In the records below, find each line that holds "Samrat" and return it.

##### EXERCISE INPUTS

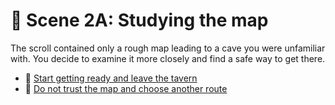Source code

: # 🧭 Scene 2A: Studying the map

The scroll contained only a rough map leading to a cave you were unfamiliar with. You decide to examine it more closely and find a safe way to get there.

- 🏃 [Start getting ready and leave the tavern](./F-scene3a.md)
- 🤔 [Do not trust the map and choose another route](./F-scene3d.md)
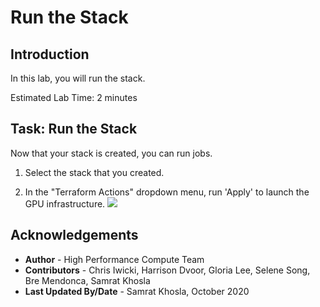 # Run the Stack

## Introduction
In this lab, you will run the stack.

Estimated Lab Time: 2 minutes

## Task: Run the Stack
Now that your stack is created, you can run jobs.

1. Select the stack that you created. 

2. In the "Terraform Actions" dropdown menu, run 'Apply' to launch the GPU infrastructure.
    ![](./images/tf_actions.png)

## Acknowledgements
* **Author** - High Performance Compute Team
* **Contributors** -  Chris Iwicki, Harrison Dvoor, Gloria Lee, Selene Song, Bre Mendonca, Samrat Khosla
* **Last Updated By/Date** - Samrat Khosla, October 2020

##########
##### EXERCISE INPUTS

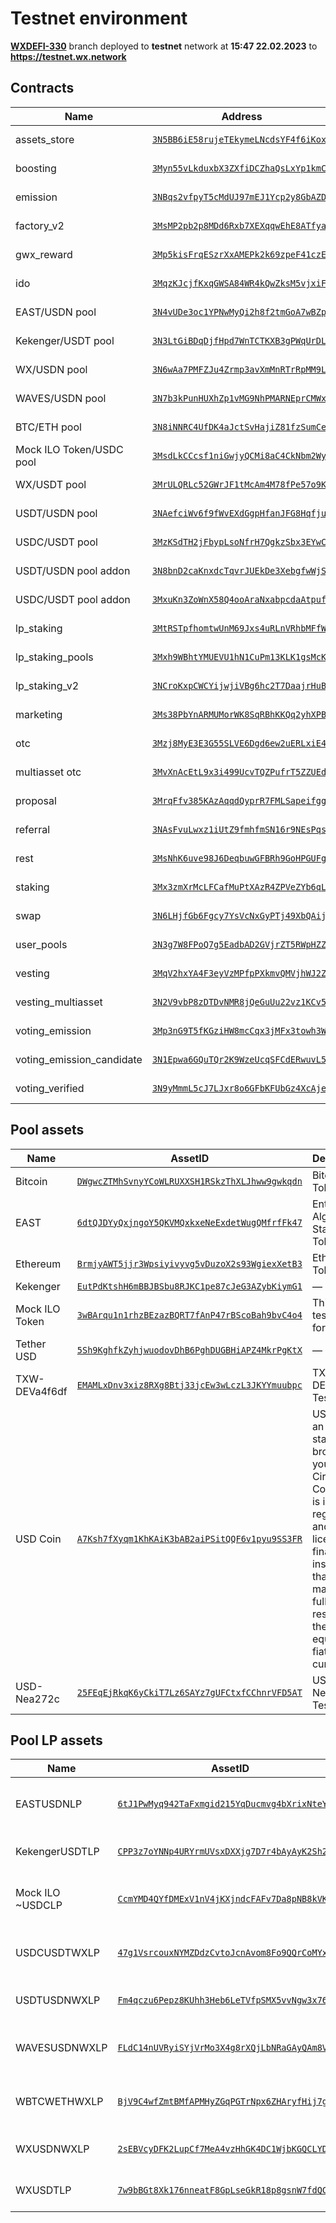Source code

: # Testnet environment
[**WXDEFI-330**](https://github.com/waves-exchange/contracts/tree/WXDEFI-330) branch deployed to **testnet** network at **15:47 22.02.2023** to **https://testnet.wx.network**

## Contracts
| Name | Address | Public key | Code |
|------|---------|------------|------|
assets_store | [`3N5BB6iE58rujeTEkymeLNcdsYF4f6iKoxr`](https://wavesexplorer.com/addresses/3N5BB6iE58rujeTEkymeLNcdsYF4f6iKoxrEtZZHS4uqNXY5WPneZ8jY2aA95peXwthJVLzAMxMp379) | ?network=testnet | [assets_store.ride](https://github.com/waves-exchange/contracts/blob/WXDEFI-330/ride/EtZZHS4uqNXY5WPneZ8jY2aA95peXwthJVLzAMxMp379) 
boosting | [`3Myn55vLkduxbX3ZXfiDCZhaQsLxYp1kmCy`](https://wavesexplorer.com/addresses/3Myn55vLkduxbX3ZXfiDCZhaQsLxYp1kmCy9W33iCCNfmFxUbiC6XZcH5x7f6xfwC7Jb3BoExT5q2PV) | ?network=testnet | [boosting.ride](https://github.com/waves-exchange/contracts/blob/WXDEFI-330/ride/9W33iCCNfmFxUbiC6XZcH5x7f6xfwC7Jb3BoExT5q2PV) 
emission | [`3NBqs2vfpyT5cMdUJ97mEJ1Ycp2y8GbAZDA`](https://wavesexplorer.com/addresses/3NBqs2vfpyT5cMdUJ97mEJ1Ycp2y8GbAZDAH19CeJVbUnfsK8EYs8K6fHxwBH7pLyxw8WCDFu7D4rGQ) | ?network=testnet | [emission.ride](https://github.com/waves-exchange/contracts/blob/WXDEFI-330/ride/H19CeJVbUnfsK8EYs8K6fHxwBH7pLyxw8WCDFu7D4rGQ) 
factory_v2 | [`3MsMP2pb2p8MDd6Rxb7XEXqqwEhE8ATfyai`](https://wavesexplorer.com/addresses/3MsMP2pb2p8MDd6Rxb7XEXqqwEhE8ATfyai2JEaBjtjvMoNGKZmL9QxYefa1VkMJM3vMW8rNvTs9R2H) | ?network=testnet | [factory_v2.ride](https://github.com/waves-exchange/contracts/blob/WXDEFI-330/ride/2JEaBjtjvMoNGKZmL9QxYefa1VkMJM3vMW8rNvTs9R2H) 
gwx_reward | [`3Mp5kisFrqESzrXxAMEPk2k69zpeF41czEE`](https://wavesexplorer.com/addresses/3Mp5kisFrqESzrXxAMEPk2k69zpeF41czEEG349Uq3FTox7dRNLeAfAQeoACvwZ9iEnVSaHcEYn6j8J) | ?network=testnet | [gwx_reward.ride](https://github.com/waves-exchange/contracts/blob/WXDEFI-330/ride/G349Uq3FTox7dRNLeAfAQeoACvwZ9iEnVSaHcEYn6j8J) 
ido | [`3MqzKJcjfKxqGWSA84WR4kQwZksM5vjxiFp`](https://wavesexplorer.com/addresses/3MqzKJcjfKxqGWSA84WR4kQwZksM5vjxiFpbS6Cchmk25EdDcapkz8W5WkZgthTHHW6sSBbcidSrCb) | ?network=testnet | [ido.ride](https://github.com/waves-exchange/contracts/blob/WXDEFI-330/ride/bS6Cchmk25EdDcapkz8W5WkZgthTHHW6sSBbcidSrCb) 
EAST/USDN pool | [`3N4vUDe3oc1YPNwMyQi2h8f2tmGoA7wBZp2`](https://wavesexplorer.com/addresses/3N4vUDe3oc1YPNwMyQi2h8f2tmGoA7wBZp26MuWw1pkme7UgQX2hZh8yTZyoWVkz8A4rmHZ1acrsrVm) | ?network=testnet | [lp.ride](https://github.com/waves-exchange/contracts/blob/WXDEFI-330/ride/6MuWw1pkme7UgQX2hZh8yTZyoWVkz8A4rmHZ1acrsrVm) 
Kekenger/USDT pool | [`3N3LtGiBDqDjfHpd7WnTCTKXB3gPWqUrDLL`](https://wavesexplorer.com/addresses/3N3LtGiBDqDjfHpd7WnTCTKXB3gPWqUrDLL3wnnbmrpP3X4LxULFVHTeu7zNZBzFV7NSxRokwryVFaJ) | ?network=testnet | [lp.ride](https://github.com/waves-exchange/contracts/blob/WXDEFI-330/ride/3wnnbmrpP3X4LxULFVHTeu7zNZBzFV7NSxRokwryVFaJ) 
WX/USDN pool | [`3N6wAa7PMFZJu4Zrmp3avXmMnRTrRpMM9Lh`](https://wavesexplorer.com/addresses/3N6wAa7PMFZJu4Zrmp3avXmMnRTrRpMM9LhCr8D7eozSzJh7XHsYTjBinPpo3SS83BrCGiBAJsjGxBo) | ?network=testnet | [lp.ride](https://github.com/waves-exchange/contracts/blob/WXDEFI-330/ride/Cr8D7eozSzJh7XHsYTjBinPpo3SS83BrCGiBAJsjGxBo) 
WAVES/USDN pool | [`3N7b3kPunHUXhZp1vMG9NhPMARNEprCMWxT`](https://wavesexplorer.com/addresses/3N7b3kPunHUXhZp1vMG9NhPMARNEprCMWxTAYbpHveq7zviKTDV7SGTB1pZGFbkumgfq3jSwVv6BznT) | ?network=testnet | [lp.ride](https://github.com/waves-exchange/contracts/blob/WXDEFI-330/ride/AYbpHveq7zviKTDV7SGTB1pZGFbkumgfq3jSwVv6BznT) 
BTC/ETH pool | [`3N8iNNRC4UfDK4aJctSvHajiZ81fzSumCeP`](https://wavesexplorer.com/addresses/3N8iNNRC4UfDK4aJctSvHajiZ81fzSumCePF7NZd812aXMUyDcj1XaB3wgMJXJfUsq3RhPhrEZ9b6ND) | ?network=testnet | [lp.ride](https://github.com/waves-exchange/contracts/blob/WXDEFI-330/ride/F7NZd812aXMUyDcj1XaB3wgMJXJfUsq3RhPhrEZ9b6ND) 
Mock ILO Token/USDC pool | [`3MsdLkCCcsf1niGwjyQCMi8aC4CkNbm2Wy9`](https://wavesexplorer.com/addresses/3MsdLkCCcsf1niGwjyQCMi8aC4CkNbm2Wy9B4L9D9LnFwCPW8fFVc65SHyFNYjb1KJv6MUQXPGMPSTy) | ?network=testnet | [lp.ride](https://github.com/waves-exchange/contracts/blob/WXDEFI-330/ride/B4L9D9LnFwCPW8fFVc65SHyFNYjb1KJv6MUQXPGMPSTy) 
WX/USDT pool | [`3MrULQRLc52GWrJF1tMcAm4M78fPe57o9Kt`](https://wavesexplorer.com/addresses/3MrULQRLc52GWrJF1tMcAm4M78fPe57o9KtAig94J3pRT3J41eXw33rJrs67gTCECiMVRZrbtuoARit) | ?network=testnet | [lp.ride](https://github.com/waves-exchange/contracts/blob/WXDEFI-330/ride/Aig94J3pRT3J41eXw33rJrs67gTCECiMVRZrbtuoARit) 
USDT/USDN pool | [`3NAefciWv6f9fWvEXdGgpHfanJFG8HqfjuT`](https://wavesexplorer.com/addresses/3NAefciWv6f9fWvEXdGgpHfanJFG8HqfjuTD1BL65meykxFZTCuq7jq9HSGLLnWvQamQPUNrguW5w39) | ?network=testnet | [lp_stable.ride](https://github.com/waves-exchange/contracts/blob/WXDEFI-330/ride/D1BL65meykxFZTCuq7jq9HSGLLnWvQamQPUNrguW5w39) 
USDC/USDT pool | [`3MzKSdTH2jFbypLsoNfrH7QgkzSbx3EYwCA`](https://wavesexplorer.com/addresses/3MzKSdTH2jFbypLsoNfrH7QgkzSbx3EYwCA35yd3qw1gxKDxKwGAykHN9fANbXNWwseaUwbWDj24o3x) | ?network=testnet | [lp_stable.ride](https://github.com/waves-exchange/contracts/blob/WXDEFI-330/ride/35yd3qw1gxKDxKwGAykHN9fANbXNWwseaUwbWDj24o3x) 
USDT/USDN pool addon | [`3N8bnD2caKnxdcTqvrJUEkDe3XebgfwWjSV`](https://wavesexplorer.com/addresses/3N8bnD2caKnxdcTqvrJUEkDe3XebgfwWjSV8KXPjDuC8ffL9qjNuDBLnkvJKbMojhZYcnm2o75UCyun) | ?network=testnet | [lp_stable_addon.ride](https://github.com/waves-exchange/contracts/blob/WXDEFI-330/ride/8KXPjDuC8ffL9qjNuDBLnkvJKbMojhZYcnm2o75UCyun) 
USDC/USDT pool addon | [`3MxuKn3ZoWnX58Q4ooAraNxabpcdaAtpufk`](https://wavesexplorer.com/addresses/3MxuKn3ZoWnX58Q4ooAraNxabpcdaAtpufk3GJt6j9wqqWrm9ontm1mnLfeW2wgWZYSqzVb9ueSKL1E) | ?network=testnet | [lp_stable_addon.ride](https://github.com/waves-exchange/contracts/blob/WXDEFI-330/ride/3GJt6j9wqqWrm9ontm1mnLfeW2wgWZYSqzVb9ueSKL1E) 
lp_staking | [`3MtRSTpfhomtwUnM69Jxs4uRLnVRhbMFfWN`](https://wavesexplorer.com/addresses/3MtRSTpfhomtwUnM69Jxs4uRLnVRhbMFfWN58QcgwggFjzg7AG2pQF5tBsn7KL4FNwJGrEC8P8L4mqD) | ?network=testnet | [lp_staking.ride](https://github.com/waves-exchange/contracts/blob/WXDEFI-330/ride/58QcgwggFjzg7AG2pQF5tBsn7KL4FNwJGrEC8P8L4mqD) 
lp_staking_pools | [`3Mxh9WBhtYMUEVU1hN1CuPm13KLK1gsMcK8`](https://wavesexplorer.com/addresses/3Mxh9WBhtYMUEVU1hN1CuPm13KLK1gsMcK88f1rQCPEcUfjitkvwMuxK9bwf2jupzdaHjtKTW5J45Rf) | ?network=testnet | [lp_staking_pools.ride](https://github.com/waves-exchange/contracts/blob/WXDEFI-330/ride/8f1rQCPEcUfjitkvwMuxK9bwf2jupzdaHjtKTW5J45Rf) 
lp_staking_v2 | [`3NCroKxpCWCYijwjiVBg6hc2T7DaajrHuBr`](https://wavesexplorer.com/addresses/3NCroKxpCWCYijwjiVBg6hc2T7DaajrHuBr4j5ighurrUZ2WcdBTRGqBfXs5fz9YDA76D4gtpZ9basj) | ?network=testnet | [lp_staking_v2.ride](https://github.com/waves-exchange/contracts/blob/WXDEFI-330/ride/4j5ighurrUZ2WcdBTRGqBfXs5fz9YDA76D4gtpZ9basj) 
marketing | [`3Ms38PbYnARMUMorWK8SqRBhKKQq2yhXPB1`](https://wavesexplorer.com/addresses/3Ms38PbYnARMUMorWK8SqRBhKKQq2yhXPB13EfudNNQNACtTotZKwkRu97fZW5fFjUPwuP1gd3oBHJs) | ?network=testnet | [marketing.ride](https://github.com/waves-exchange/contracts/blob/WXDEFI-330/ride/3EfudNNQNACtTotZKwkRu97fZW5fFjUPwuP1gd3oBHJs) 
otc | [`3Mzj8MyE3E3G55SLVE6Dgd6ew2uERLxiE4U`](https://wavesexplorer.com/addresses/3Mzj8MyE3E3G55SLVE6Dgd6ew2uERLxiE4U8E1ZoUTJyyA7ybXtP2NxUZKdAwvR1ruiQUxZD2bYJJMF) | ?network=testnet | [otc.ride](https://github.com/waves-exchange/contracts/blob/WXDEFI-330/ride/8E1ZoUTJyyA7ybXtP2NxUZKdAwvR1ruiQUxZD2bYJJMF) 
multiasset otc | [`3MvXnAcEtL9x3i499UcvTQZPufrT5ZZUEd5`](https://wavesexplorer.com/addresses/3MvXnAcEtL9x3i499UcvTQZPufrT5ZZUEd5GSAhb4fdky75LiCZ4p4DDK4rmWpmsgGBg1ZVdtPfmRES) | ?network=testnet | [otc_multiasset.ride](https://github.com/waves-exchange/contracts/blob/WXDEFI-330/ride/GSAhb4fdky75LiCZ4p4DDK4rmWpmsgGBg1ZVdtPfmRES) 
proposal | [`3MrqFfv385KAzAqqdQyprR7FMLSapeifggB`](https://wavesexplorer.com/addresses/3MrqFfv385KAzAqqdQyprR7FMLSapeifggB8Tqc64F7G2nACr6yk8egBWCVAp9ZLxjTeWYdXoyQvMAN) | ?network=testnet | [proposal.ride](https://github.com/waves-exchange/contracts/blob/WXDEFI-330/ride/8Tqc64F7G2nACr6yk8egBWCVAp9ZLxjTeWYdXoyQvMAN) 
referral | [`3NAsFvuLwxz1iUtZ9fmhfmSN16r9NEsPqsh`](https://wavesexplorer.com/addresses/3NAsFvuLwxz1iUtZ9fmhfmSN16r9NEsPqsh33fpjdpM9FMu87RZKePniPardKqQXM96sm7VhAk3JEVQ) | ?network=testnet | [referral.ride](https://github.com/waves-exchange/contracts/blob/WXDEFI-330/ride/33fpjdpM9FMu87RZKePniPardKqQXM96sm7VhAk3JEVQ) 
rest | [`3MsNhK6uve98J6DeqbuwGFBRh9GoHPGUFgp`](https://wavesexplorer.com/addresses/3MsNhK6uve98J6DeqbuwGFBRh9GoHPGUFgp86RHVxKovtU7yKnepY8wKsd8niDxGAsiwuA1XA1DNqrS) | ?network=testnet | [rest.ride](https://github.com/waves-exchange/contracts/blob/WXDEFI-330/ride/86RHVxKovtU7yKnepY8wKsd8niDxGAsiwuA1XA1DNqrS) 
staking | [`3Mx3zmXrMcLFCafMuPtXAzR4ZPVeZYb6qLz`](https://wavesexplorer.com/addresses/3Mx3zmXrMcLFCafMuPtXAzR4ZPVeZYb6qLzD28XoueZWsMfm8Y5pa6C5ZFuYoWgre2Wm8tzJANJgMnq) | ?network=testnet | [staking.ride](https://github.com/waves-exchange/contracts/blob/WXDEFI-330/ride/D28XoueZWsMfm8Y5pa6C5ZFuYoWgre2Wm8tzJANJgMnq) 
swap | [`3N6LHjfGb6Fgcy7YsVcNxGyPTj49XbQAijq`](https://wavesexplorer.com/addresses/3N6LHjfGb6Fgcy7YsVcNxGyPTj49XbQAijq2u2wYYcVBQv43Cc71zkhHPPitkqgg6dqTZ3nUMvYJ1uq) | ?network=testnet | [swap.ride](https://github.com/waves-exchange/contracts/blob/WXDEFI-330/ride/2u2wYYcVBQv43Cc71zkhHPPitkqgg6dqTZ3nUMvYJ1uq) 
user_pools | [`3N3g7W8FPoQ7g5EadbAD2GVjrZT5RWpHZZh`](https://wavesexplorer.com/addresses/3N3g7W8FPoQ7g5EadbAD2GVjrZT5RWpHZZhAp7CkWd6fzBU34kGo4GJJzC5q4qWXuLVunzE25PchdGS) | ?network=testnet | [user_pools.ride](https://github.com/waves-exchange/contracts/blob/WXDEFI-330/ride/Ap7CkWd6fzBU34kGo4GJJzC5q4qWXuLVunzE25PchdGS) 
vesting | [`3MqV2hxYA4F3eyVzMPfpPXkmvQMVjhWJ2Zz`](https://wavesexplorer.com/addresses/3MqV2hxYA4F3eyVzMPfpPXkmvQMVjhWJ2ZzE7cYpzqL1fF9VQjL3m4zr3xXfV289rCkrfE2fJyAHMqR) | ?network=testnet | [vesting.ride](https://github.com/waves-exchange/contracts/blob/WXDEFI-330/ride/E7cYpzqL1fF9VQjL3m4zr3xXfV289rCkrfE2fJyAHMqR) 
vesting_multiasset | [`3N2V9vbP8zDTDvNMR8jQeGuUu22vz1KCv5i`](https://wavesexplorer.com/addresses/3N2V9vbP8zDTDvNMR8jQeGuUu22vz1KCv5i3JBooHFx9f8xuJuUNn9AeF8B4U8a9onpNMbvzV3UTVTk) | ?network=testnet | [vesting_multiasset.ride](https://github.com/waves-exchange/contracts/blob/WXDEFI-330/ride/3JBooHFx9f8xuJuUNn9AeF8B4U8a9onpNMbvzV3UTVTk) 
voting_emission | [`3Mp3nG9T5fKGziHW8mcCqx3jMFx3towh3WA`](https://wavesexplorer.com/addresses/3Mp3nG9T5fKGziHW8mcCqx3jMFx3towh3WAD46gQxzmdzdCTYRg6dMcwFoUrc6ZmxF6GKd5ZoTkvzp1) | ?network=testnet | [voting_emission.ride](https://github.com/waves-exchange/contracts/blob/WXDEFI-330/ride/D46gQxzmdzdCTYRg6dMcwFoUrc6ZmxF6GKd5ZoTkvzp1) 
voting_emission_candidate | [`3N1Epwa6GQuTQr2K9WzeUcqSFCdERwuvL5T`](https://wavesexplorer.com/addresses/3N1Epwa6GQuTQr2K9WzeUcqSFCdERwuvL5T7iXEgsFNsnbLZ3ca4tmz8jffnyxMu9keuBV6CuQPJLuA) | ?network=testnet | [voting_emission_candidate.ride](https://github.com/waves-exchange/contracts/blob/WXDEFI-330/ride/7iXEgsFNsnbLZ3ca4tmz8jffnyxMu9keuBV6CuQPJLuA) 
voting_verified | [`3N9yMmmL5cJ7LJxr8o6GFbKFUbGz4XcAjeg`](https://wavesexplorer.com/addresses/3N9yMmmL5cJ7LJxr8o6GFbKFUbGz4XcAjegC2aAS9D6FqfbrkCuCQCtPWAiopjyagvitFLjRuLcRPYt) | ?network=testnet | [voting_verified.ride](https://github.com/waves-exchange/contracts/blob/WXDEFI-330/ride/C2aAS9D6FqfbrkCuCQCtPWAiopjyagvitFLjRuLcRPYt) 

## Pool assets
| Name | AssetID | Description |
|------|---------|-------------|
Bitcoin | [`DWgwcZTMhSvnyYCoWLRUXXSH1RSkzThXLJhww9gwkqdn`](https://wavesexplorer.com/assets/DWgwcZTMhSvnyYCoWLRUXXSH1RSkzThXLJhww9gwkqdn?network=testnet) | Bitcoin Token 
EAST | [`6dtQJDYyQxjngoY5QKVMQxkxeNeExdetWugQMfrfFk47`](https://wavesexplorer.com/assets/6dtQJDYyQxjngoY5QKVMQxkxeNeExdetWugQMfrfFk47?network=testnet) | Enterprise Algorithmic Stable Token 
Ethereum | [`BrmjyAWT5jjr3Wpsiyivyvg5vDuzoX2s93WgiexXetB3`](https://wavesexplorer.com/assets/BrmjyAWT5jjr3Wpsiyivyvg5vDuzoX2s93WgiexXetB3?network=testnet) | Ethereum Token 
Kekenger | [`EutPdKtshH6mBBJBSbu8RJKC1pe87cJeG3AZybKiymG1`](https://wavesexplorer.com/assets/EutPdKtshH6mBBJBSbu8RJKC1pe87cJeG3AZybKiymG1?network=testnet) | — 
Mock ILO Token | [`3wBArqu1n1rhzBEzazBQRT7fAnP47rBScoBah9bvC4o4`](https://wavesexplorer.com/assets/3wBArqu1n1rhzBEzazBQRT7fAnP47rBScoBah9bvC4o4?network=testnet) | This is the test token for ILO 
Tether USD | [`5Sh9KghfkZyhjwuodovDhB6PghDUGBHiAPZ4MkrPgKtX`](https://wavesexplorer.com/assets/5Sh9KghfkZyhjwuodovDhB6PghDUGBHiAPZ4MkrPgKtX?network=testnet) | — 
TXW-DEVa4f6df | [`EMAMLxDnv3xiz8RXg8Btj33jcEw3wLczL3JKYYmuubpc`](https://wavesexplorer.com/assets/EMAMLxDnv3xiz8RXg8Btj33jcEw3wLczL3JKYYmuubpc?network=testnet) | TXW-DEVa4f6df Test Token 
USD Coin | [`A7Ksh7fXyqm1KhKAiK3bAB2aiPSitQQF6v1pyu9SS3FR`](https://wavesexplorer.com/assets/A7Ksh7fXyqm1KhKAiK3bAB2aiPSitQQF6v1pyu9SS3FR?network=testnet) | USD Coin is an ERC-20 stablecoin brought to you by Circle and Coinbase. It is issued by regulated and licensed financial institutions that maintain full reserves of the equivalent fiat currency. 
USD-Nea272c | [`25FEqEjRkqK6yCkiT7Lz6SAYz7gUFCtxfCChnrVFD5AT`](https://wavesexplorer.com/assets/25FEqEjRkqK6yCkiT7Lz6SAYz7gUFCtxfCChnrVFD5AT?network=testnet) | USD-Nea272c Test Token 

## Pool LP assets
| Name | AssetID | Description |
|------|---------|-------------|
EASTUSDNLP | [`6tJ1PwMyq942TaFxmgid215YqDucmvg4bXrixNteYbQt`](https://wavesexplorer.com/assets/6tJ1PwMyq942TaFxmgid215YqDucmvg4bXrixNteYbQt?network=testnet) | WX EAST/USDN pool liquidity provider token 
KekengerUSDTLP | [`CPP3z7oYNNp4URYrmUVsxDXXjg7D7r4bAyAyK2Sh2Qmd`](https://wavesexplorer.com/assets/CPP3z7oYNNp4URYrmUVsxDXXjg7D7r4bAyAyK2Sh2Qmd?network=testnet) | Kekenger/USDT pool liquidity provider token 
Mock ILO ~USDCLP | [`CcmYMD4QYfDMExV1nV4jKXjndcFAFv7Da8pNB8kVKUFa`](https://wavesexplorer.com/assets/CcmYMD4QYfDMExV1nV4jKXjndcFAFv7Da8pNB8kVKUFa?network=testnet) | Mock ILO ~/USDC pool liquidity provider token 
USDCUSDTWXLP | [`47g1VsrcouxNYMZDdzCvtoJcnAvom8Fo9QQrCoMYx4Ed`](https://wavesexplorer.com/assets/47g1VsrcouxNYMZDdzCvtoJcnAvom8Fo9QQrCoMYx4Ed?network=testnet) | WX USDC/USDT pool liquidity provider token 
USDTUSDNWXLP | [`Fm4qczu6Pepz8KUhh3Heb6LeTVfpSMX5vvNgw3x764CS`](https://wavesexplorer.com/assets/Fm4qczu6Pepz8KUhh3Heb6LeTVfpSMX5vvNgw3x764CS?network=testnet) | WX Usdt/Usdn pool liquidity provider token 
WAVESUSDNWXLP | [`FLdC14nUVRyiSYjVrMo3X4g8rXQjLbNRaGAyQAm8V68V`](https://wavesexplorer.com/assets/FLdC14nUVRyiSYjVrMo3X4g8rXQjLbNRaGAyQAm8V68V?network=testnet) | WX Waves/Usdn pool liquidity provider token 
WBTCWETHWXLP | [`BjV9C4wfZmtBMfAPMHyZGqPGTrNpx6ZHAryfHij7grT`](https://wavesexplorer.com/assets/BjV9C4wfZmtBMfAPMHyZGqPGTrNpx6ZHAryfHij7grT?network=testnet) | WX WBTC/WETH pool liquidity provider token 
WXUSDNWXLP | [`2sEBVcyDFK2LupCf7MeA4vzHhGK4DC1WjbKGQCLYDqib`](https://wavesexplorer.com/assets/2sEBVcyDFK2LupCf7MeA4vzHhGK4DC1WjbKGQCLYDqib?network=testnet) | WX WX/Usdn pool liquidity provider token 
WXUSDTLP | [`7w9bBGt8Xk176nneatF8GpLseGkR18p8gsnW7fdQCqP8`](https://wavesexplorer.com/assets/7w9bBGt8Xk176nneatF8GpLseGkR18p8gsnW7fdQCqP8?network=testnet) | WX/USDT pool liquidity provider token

##########

RESPONSE BOX
* **Contributors** -  Chris Iwicki, Harrison Dvoor, Gloria Lee, Selene Song, Bre Mendonca, Samrat Khosla
* **Last Updated By/Date** - Samrat Khosla, October 2020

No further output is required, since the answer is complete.